El empresario está abatido. Es sincero.

—¿Podría por lo menos decirme de dónde vienen esas órdenes? —pregunta Fort.

—Se lo puedo decir si queda entre nosotros.

—Naturalmente.

Pruna baja la voz:

—Del rector de Santa María. —Fort se sobresalta. Qué susto, y qué sorpresa—. Dice que es en nombre de la decencia. Tal y como están las cosas, no puedo negarle nada. A este hombre no. No sabe cuánto lo lamento, por usted y por nosotros.
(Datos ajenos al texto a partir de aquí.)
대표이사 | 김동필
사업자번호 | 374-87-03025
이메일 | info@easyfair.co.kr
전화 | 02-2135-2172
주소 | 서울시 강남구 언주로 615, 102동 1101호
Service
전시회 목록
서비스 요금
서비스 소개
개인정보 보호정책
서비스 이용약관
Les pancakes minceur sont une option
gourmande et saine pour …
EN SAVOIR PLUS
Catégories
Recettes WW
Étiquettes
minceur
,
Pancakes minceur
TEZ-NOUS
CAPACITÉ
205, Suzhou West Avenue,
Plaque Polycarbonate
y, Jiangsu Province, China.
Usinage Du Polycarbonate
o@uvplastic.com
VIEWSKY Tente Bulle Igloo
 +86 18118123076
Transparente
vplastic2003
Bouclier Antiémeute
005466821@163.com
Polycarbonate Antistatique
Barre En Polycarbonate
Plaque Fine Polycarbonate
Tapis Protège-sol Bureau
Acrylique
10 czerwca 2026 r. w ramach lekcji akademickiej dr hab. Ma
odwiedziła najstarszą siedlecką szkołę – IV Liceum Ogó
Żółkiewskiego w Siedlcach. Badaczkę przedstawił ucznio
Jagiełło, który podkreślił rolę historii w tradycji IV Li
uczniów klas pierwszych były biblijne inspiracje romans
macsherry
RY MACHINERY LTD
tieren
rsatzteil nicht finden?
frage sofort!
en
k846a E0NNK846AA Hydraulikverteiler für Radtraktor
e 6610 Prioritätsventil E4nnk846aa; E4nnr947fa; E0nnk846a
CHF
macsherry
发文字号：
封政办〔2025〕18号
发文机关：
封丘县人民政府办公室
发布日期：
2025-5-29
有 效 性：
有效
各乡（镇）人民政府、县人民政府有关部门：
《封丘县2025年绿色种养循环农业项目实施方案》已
Aquella noche, Fort se queda a la función para despedirse de sus compañeros y conocer de paso al nuevo pianista, un joven de nombre Enrique Torra que ama la música tanto como él y que le gusta al instante. Después, regresa despacio a casa, pensando qué hará ahora para distraerse, preguntándose qué camino intrincado lleva desde doña Margarita hasta el rector de Santa María.

Al día siguiente, presenta la factura por sus servicios en casa del tintorero, pero nadie quiere recibirle y se la deja a Rosina. Está claro que no la cobrará nunca.